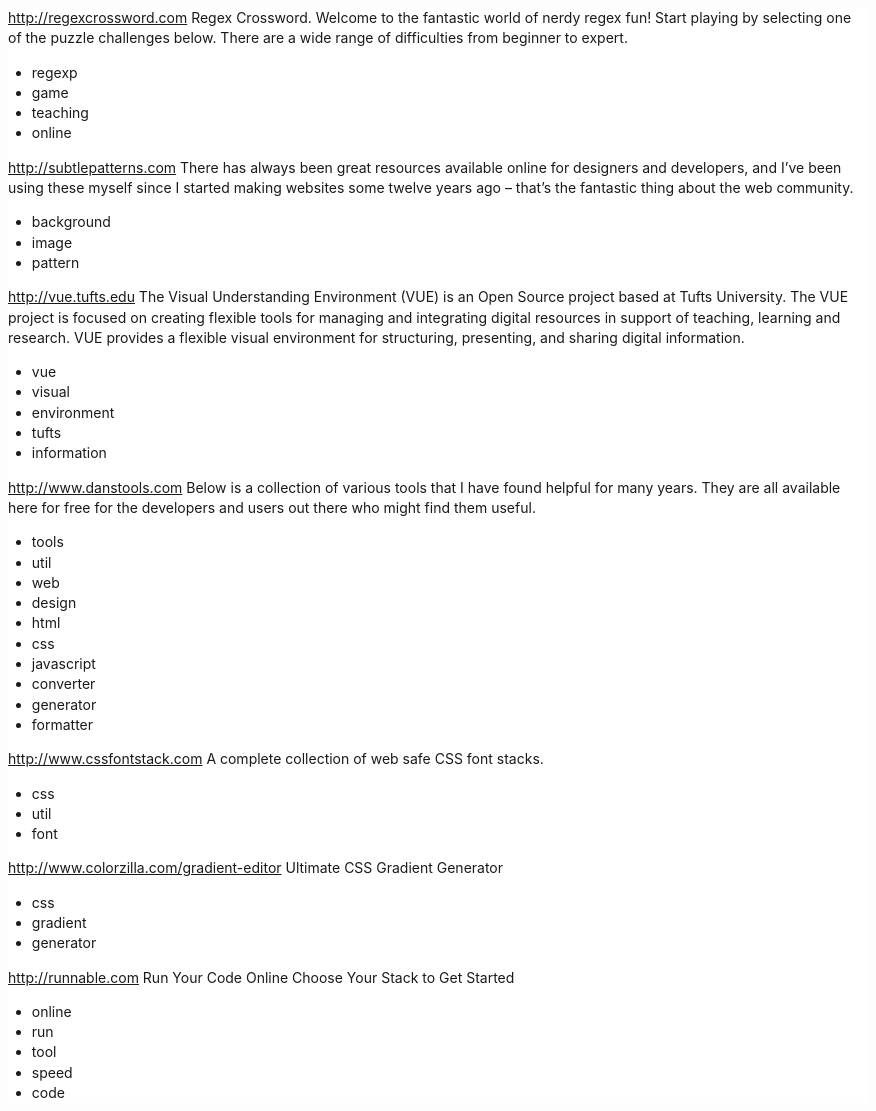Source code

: http://regexcrossword.com
Regex Crossword. Welcome to the fantastic world of nerdy regex fun! Start playing by selecting one of the puzzle challenges below. There are a wide range of difficulties from beginner to expert.
* regexp
* game
* teaching
* online

http://subtlepatterns.com
There has always been great resources available online for designers and developers, and I’ve been using these myself since I started making websites some twelve years ago – that’s the fantastic thing about the web community.
* background
* image
* pattern

http://vue.tufts.edu
The Visual Understanding Environment (VUE) is an Open Source project based at Tufts University. The VUE project is focused on creating flexible tools for managing and integrating digital resources in support of teaching, learning and research. VUE provides a flexible visual environment for structuring, presenting, and sharing digital information.
* vue
* visual
* environment
* tufts
* information

http://www.danstools.com
Below is a collection of various tools that I have found helpful for many years. They are all available here for free for the developers and users out there who might find them useful.
* tools
* util
* web
* design
* html
* css
* javascript
* converter
* generator
* formatter

http://www.cssfontstack.com
A complete collection of web safe CSS font stacks.
* css
* util
* font

http://www.colorzilla.com/gradient-editor
Ultimate CSS Gradient Generator
* css
* gradient
* generator

http://runnable.com
Run Your Code Online
Choose Your Stack to Get Started
* online
* run
* tool
* speed
* code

---------------

Work item. Reproduce all of the lines above verbatim, omitting the pictures from your answer.

Solved exercise.
Source code

: http://regexcrossword.com
Regex Crossword. Welcome to the fantastic world of nerdy regex fun! Start playing by selecting one of the puzzle challenges below. There are a wide range of difficulties from beginner to expert.
* regexp
* game
* teaching
* online

http://subtlepatterns.com
There has always been great resources available online for designers and developers, and I’ve been using these myself since I started making websites some twelve years ago – that’s the fantastic thing about the web community.
* background
* image
* pattern

http://vue.tufts.edu
The Visual Understanding Environment (VUE) is an Open Source project based at Tufts University. The VUE project is focused on creating flexible tools for managing and integrating digital resources in support of teaching, learning and research. VUE provides a flexible visual environment for structuring, presenting, and sharing digital information.
* vue
* visual
* environment
* tufts
* information

http://www.danstools.com
Below is a collection of various tools that I have found helpful for many years. They are all available here for free for the developers and users out there who might find them useful.
* tools
* util
* web
* design
* html
* css
* javascript
* converter
* generator
* formatter

http://www.cssfontstack.com
A complete collection of web safe CSS font stacks.
* css
* util
* font

http://www.colorzilla.com/gradient-editor
Ultimate CSS Gradient Generator
* css
* gradient
* generator

http://runnable.com
Run Your Code Online
Choose Your Stack to Get Started
* online
* run
* tool
* speed
* code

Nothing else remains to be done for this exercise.